Please set down all of the data below verbatim.

□ □ □

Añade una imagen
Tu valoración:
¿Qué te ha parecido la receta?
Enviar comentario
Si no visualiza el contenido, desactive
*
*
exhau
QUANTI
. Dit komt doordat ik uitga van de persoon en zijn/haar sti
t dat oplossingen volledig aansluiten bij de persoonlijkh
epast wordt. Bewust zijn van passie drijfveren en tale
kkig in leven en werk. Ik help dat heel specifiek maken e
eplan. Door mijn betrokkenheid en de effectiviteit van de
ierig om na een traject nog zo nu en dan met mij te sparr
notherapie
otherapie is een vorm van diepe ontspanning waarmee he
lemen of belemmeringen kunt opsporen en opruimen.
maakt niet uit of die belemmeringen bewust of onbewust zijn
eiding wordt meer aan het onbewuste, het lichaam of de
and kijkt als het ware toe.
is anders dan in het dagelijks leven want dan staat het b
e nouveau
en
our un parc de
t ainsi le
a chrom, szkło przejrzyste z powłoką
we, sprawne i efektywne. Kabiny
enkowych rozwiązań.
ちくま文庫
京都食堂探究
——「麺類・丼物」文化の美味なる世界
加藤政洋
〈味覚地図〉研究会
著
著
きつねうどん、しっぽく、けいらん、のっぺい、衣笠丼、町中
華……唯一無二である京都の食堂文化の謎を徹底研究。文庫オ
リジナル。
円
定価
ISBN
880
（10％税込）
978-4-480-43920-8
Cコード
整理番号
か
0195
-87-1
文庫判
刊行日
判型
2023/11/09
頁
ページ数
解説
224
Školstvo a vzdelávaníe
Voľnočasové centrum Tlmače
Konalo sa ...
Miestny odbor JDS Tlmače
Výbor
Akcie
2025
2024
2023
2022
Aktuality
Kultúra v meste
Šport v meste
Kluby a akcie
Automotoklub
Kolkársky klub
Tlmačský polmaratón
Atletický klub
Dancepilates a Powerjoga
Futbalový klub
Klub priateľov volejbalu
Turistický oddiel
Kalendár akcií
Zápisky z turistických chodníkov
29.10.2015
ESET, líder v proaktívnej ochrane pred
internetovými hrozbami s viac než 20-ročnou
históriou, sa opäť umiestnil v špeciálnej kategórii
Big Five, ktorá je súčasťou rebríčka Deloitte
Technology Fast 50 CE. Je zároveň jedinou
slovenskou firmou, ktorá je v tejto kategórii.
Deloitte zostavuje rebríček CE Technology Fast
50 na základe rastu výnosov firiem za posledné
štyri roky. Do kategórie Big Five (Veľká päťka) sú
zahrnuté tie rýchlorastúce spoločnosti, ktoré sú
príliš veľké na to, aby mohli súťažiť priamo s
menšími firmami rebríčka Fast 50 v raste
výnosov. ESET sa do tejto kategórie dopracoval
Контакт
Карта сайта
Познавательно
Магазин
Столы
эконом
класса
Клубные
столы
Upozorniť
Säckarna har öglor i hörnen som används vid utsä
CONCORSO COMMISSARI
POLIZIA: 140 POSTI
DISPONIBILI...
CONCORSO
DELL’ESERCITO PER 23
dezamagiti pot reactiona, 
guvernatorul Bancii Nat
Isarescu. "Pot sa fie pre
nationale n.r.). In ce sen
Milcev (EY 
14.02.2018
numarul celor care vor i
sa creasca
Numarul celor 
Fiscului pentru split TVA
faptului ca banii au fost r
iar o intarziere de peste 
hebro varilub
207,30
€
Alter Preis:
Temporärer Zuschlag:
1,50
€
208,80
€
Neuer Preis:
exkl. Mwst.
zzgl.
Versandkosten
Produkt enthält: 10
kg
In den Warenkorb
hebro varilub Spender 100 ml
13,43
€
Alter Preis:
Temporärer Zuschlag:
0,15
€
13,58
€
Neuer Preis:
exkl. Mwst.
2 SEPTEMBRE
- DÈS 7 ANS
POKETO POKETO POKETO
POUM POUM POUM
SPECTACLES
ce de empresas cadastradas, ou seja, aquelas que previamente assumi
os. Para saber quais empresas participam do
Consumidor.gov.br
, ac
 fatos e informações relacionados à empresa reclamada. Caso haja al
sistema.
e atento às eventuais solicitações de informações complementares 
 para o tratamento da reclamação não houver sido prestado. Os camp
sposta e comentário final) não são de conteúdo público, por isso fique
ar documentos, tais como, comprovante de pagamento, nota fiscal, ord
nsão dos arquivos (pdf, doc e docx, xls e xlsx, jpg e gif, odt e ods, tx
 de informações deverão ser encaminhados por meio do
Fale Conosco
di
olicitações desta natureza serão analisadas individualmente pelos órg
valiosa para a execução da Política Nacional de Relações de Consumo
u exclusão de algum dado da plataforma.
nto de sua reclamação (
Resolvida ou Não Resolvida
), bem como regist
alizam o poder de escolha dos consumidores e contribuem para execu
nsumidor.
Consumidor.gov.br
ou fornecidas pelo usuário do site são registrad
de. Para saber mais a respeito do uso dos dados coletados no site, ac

□ □ □

• Solution for this task:
Añade una imagen
Tu valoración:
¿Qué te ha parecido la receta?
Enviar comentario
Si no visualiza el contenido, desactive
*
*
exhau
QUANTI
. Dit komt doordat ik uitga van de persoon en zijn/haar sti
t dat oplossingen volledig aansluiten bij de persoonlijkh
epast wordt. Bewust zijn van passie drijfveren en tale
kkig in leven en werk. Ik help dat heel specifiek maken e
eplan. Door mijn betrokkenheid en de effectiviteit van de
ierig om na een traject nog zo nu en dan met mij te sparr
notherapie
otherapie is een vorm van diepe ontspanning waarmee he
lemen of belemmeringen kunt opsporen en opruimen.
maakt niet uit of die belemmeringen bewust of onbewust zijn
eiding wordt meer aan het onbewuste, het lichaam of de
and kijkt als het ware toe.
is anders dan in het dagelijks leven want dan staat het b
e nouveau
en
our un parc de
t ainsi le
a chrom, szkło przejrzyste z powłoką
we, sprawne i efektywne. Kabiny
enkowych rozwiązań.
ちくま文庫
京都食堂探究
——「麺類・丼物」文化の美味なる世界
加藤政洋
〈味覚地図〉研究会
著
著
きつねうどん、しっぽく、けいらん、のっぺい、衣笠丼、町中
華……唯一無二である京都の食堂文化の謎を徹底研究。文庫オ
リジナル。
円
定価
ISBN
880
（10％税込）
978-4-480-43920-8
Cコード
整理番号
か
0195
-87-1
文庫判
刊行日
判型
2023/11/09
頁
ページ数
解説
224
Školstvo a vzdelávaníe
Voľnočasové centrum Tlmače
Konalo sa ...
Miestny odbor JDS Tlmače
Výbor
Akcie
2025
2024
2023
2022
Aktuality
Kultúra v meste
Šport v meste
Kluby a akcie
Automotoklub
Kolkársky klub
Tlmačský polmaratón
Atletický klub
Dancepilates a Powerjoga
Futbalový klub
Klub priateľov volejbalu
Turistický oddiel
Kalendár akcií
Zápisky z turistických chodníkov
29.10.2015
ESET, líder v proaktívnej ochrane pred
internetovými hrozbami s viac než 20-ročnou
históriou, sa opäť umiestnil v špeciálnej kategórii
Big Five, ktorá je súčasťou rebríčka Deloitte
Technology Fast 50 CE. Je zároveň jedinou
slovenskou firmou, ktorá je v tejto kategórii.
Deloitte zostavuje rebríček CE Technology Fast
50 na základe rastu výnosov firiem za posledné
štyri roky. Do kategórie Big Five (Veľká päťka) sú
zahrnuté tie rýchlorastúce spoločnosti, ktoré sú
príliš veľké na to, aby mohli súťažiť priamo s
menšími firmami rebríčka Fast 50 v raste
výnosov. ESET sa do tejto kategórie dopracoval
Контакт
Карта сайта
Познавательно
Магазин
Столы
эконом
класса
Клубные
столы
Upozorniť
Säckarna har öglor i hörnen som används vid utsä
CONCORSO COMMISSARI
POLIZIA: 140 POSTI
DISPONIBILI...
CONCORSO
DELL’ESERCITO PER 23
dezamagiti pot reactiona, 
guvernatorul Bancii Nat
Isarescu. "Pot sa fie pre
nationale n.r.). In ce sen
Milcev (EY 
14.02.2018
numarul celor care vor i
sa creasca
Numarul celor 
Fiscului pentru split TVA
faptului ca banii au fost r
iar o intarziere de peste 
hebro varilub
207,30
€
Alter Preis:
Temporärer Zuschlag:
1,50
€
208,80
€
Neuer Preis:
exkl. Mwst.
zzgl.
Versandkosten
Produkt enthält: 10
kg
In den Warenkorb
hebro varilub Spender 100 ml
13,43
€
Alter Preis:
Temporärer Zuschlag:
0,15
€
13,58
€
Neuer Preis:
exkl. Mwst.
2 SEPTEMBRE
- DÈS 7 ANS
POKETO POKETO POKETO
POUM POUM POUM
SPECTACLES
ce de empresas cadastradas, ou seja, aquelas que previamente assumi
os. Para saber quais empresas participam do
Consumidor.gov.br
, ac
 fatos e informações relacionados à empresa reclamada. Caso haja al
sistema.
e atento às eventuais solicitações de informações complementares 
 para o tratamento da reclamação não houver sido prestado. Os camp
sposta e comentário final) não são de conteúdo público, por isso fique
ar documentos, tais como, comprovante de pagamento, nota fiscal, ord
nsão dos arquivos (pdf, doc e docx, xls e xlsx, jpg e gif, odt e ods, tx
 de informações deverão ser encaminhados por meio do
Fale Conosco
di
olicitações desta natureza serão analisadas individualmente pelos órg
valiosa para a execução da Política Nacional de Relações de Consumo
u exclusão de algum dado da plataforma.
nto de sua reclamação (
Resolvida ou Não Resolvida
), bem como regist
alizam o poder de escolha dos consumidores e contribuem para execu
nsumidor.
Consumidor.gov.br
ou fornecidas pelo usuário do site são registrad
de. Para saber mais a respeito do uso dos dados coletados no site, ac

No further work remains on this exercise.